*Instructions to follow*: Pictures should be left out while the data beneath this task is written out word for word.

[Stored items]
════════
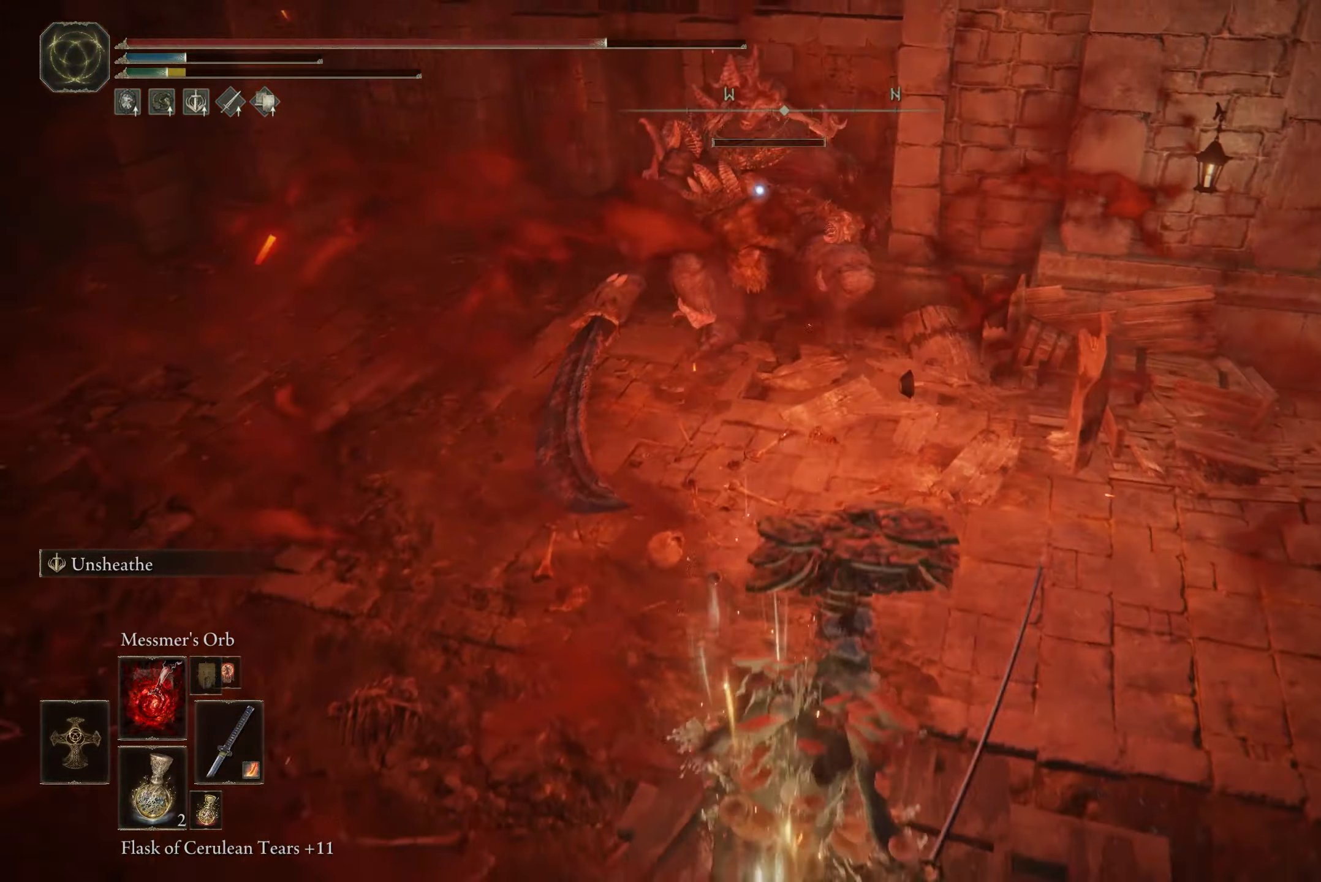
{"buttons": [], "left_stick": "up-right", "right_stick": "center", "events": [[334, "R2", "down"], [434, "R2", "up"]]}
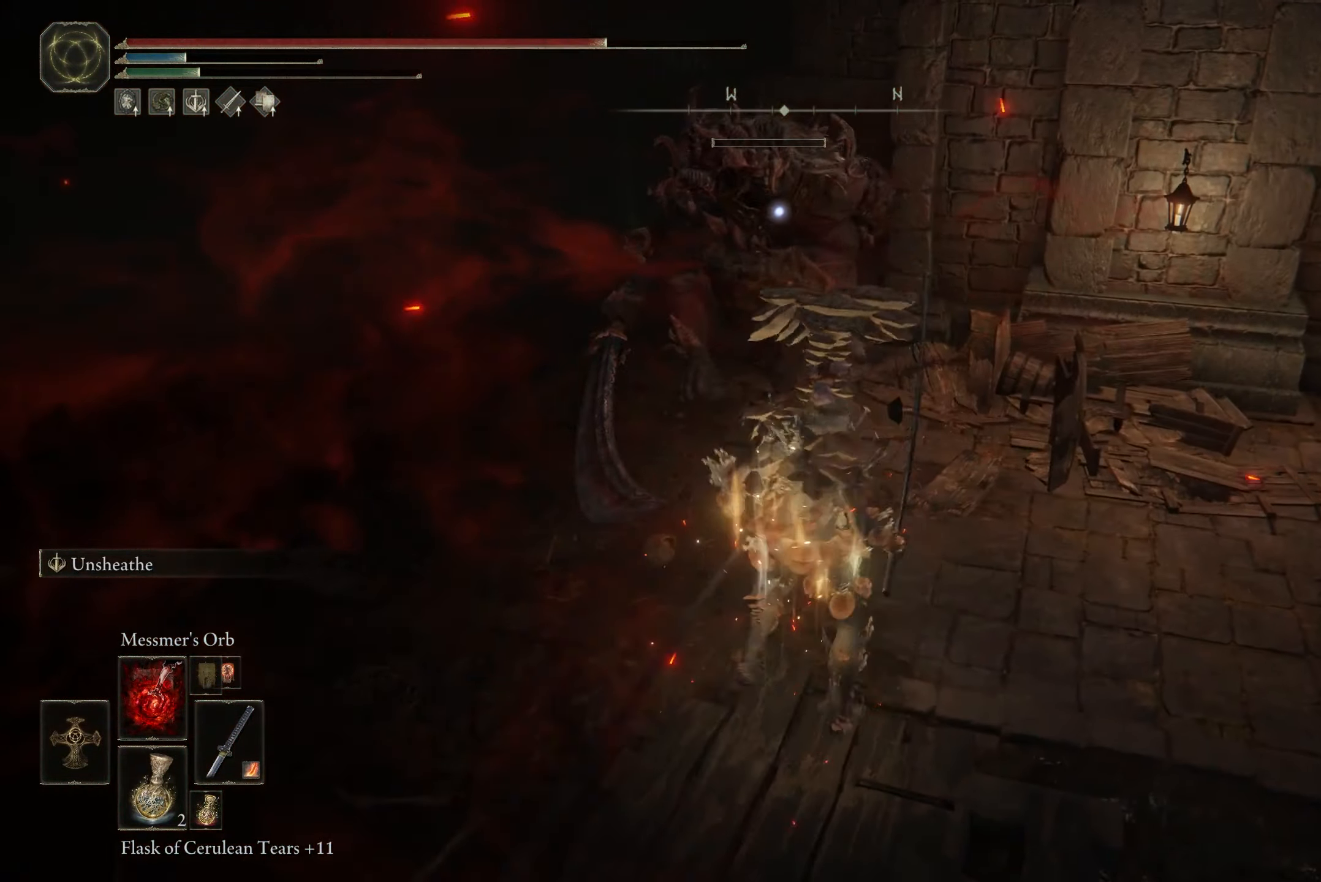
{"buttons": [], "left_stick": "up-right", "right_stick": "center", "events": []}
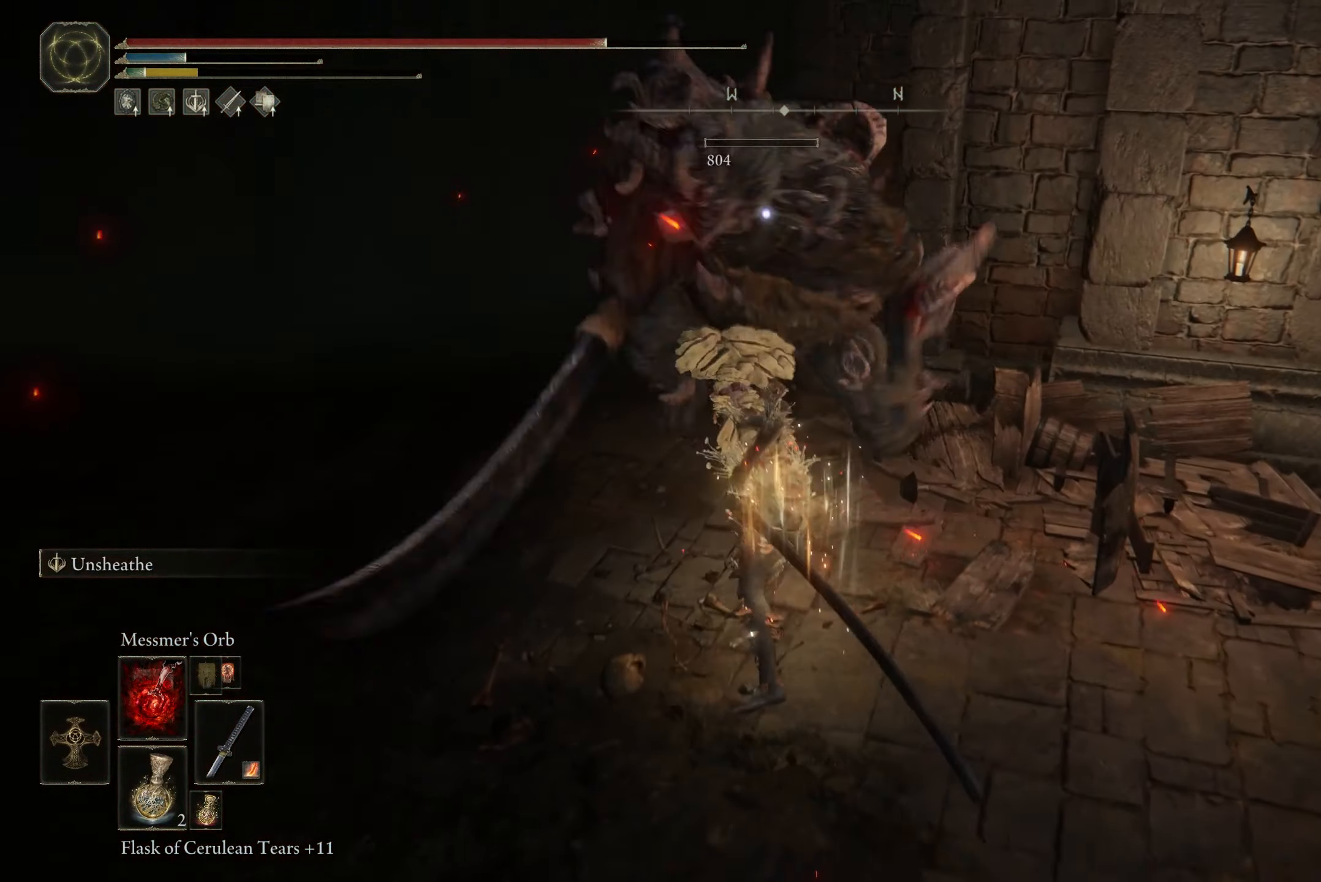
{"buttons": ["L1"], "left_stick": "up", "right_stick": "center", "events": [[100, "left_stick", "center"], [301, "left_stick", "down-left"], [501, "L1", "down"], [501, "left_stick", "up"]]}
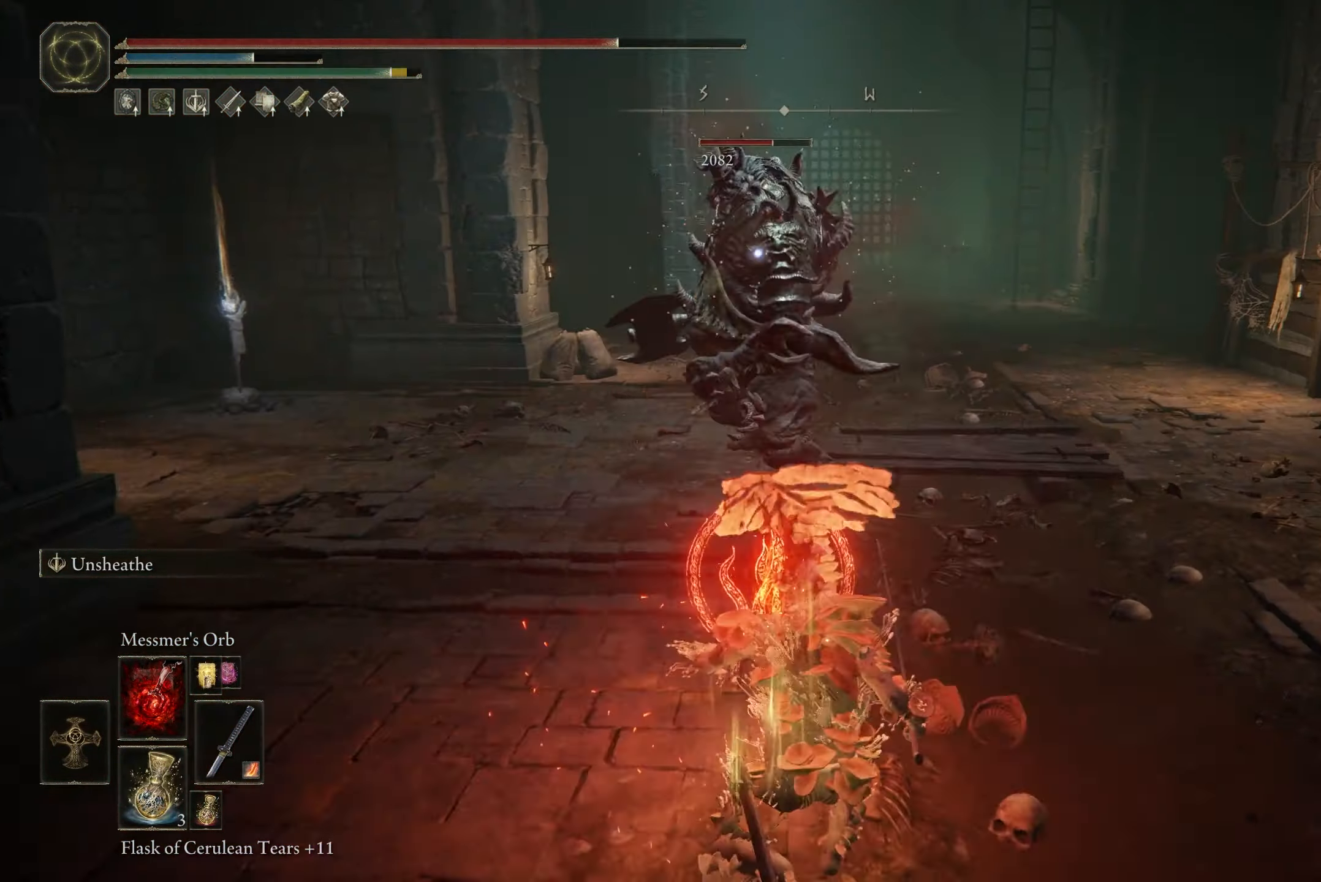
{"buttons": ["L1"], "left_stick": "up", "right_stick": "center", "events": []}
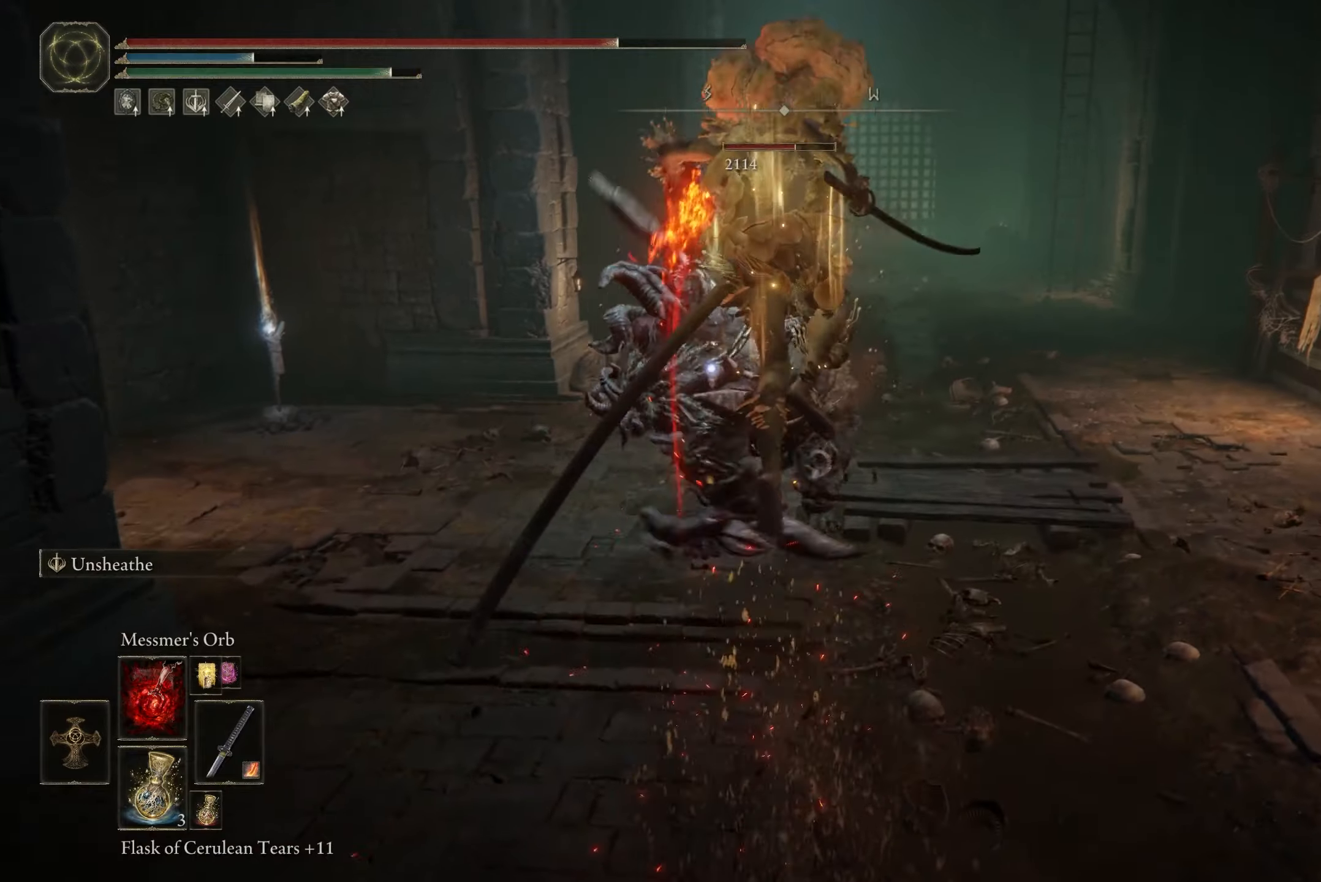
{"buttons": [], "left_stick": "up", "right_stick": "center", "events": [[201, "L1", "up"]]}
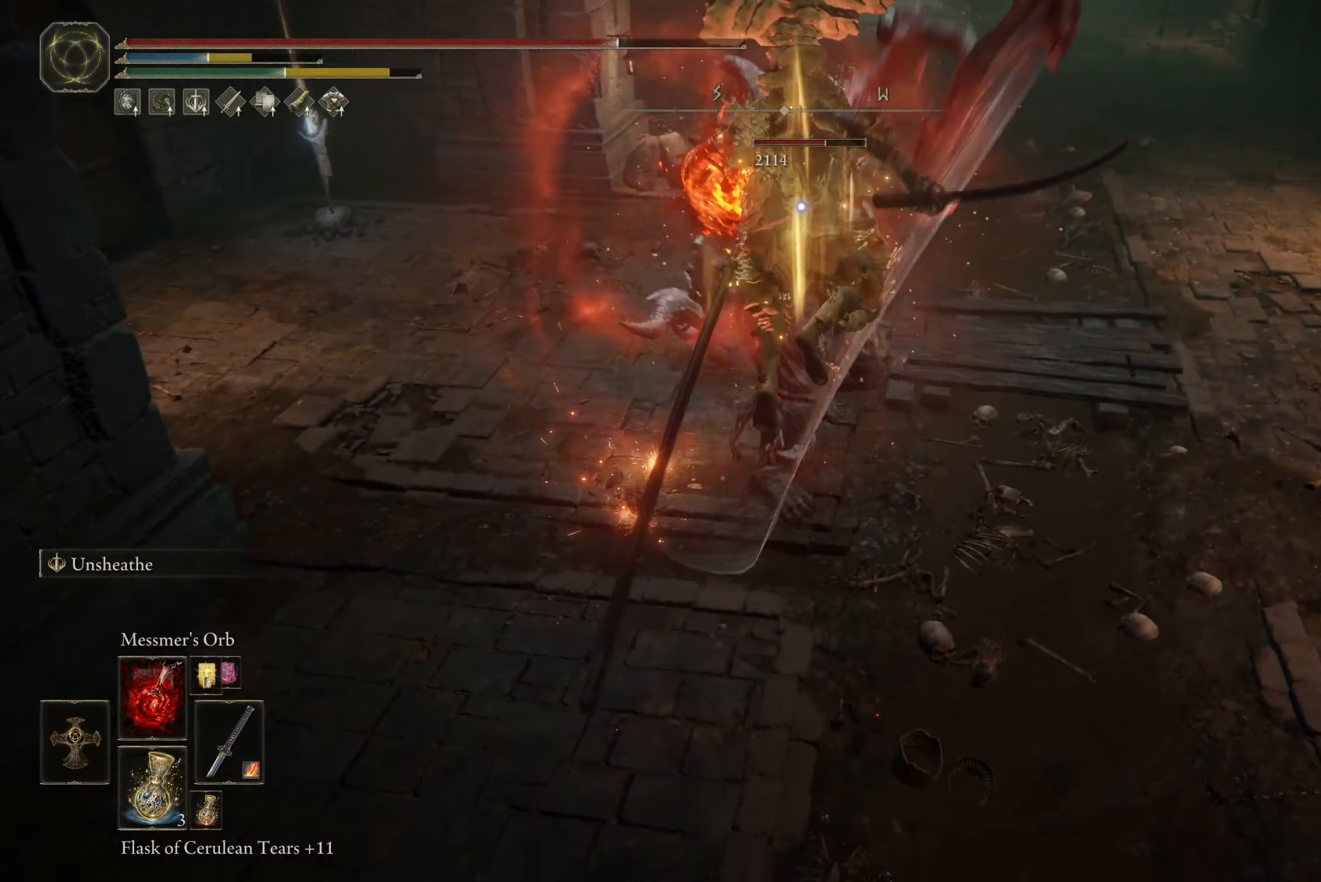
{"buttons": [], "left_stick": "up", "right_stick": "center", "events": []}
════════
*Written reply*:
{"buttons": [], "left_stick": "up-right", "right_stick": "center", "events": [[334, "R2", "down"], [434, "R2", "up"]]}
{"buttons": [], "left_stick": "up-right", "right_stick": "center", "events": []}
{"buttons": ["L1"], "left_stick": "up", "right_stick": "center", "events": [[100, "left_stick", "center"], [301, "left_stick", "down-left"], [501, "L1", "down"], [501, "left_stick", "up"]]}
{"buttons": ["L1"], "left_stick": "up", "right_stick": "center", "events": []}
{"buttons": [], "left_stick": "up", "right_stick": "center", "events": [[201, "L1", "up"]]}
{"buttons": [], "left_stick": "up", "right_stick": "center", "events": []}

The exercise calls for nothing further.